Problem description —
Only the lines that include "renewal" should be copied from the data below.
-- Input for this task follows --
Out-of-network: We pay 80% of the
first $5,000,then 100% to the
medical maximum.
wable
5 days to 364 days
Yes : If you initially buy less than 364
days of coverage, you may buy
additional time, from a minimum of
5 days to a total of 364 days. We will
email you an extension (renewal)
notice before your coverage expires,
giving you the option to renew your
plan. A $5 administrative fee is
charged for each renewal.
-- Input for this task concluded --
Solution to this exercise —
email you an extension (renewal)
charged for each renewal.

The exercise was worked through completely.